我們先分析一下價格和評論數在哪裏,經過我的分析,我發現價格和評論數在圖書的url裏面沒有,它是通過js生成的json數據,我們可以找一下它生成在哪裏,經過我分析發現價格在這個網址裏面https://p.3.cn/prices/mgets?type=1&skuIds=J_11892005346&pdtk=&pduid=1551774170386597393748&pdpin=&pdbp=0&callback=jQuery6622062&_=1560704913535
經過分析這個url地址有些參數是不需要的,最終的url是https://p.3.cn/prices/mgets?skuIds=J_11892005346
然後每本書的價格只要修改J_後面的參數就可以獲得每本書的價格,而這個參數在小分類的url地址裏面存在,只要把參數提取出來就可以獲得響應的書本的價格,裏面有書本的原價和購買價格

    def parse_dateli(self,response):
        item = response.meta["item"]
        js = json.loads(response.body)
        item['original_price'] = js[0]['m']
        item['price'] = js[0]['p']

提取評論數

書本的評論數同樣是生成了json數據,所以我們可以按照剛纔尋找價格的方法來尋找商品的評論數,這裏就不詳細說了,不懂也可以來問我

    def parse_comment(self,response):
        item = response.meta["item"]
        js = json.loads(response.text)
        item['comment'] = js['CommentsCount'][0]['CommentCount']

設置items

items是數據管道,數據管道的使用也是非常簡單,先在數據管道里面設定一些參數

import scrapy


class JingdongItem(scrapy.Item):
    # define the fields for your item here like:
    # name = scrapy.Field()
    all_class=scrapy.Field()
    next_class_name = scrapy.Field()
    next_class_url = scrapy.Field()
    book_name = scrapy.Field()
    book_url = scrapy.Field()
    comment = scrapy.Field()
    price = scrapy.Field()
    publisher_name = scrapy.Field()
    publisher_url = scrapy.Field()
    publish_time = scrapy.Field()
    author = scrapy.Field()
    original_price = scrapy.Field()

然後在爬蟲文件裏面導入這個文件的JingdongItem類,然後用一個參數接收,比如

item = JingdongItem()

記得這個參數是在爬蟲文件裏面設置的,下面提供源碼,就可以知道在哪裏設置的

pepelines 的設置

pipelines主要是用來保存數據的,這些數據可以保存在mysql數據庫、mongodb數據庫,或者保存在csv文件中,我這裏是保存在csv文件上

import pandas as pd

class JingdongPipeline(object):
    def open_spider(self,spider):
        print("開始運行")
    def process_item(self, item, spider):
        print(item)
        data_list = []
        data_list.append(dict(item))
        # for i in self.list:
        #     if i not in self.data_list:
        #         self.data_list.append(i)
        data_frame = pd.DataFrame(data_list)
        # data_frame["id"] = self.id
        # data_frame.set_index("id",drop=True)
        data_frame.index.name = "id"
        pd.DataFrame.to_csv(data_frame, "I:/crack/DATA/jdbook.csv", mode='a', index=False,header=0,encoding="utf_8_sig")
        print("寫入成功")
        return item
    def close_spider(self,spider):
        print("運行結束")

注意

注意兩點
1、域名範圍,這裏的小分類和圖書信息的url地址的域名都是不同的,所以要在上面的allowed_domains添加域名進去

2、yield scrapy.Request的使用,這裏面設置到一個參數就是meta,因爲要傳遞值給下面的函數接着使用,所以要傳遞這個參數,舉一個例子

yield scrapy.Request(url=item["next_class_url"],callback=self.next_parse,meta={"item":deepcopy(item)})

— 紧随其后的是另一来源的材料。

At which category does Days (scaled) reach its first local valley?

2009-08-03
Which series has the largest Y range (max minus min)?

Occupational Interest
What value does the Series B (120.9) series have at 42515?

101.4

這裏用到了copy模塊的一個方法,就是deepcopy,這裏要用deepcopy把數據給拷貝起來,然後傳遞給下面的函數,如果不把它給拷貝下來,就會導致數據錯亂,因爲scrapy是一個異步請求的過程,所以極有可能就是上面已經處理好第三個數據了,但是還沒開始傳遞第一個數據,就會導致數據交叉在一起,所以先把數據給拷貝下來就不會導致數據錯亂的情況發生

爬蟲文件源碼

import scrapy
from copy import deepcopy
import re
import json
from jingdong.items import JingdongItem
class JdbookSpider(scrapy.Spider):
    name = 'jdbook'
    allowed_domains = ['jd.com','p.3.cn','club.jd.com']
    start_urls = ['https://book.jd.com/booksort.html']

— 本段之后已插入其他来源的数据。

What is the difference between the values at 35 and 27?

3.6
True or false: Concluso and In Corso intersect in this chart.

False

    def parse(self, response):
        all_list = response.xpath("//*[@id='booksort']/div[2]/dl/dt") #獲取大分類
        for i in all_list:
            item = JingdongItem()
            item['all_class'] = i.xpath("./a/text()").extract_first()
            class_list = i.xpath("./following-sibling::dd[1]/em")  #用兄弟節點的方式來獲取同一節點的下一個節點
            for j in class_list:
                item["next_class_name"] = j.xpath("./a/text()").extract_first()  #獲取小分類的名字
                item["next_class_url"] = "https:" + "".join(j.xpath("./a/@href").extract_first())
                yield scrapy.Request(url=item["next_class_url"],callback=self.next_parse,meta={"item":deepcopy(item)})

    def next_parse(self,response):
        item = response.meta["item"]
        book_list = response.xpath("//div[@id='plist']/ul[@class='gl-warp clearfix']/li")
        for i in book_list:
            try:
                item['book_name'] = i.xpath("./div[@class='gl-i-wrap j-sku-item']/div[@class='p-name']/a/em/text()").extract_first().strip()  #去掉空格和換行符
            except:
                item['book_name'] = i.xpath("./div[@class='gl-i-wrap j-sku-item']/div[@class='p-name']/a/em/text()").extract_first()
            item['book_url'] = "https:" + "".join(i.xpath("./div[@class='gl-i-wrap j-sku-item']/div[@class='p-name']/a/@href").extract())
            item['publisher_name'] = i.xpath("./div[@class='gl-i-wrap j-sku-item']/div[@class='p-bookdetails']/span[@class='p-bi-store']/a/text()").extract_first()
            item['publisher_url'] ="https:"  + "".join(i.xpath("./div[@class='gl-i-wrap j-sku-item']/div[@class='p-bookdetails']/span[@class='p-bi-store']/a/@href").extract()) if item['publisher_name'] is not None else None
            try:
                item["publish_time"] = i.xpath("./div[@class='gl-i-wrap j-sku-item']/div[@class='p-bookdetails']/span[@class='p-bi-date']/text()").extract_first().strip()
            except:
                item["publish_time"] = i.xpath(
                    "./div[@class='gl-i-wrap j-sku-item']/div[@class='p-bookdetails']/span[@class='p-bi-date']/text()").extract_first()
            item['author'] = i.xpath("./div[@class='gl-i-wrap j-sku-item']/div[@class='p-bookdetails']/span[@class='p-bi-name']/span/a/text()").extract()
            data_sku = "".join(i.xpath("./div[@class='gl-i-wrap j-sku-item']/@data-sku").extract())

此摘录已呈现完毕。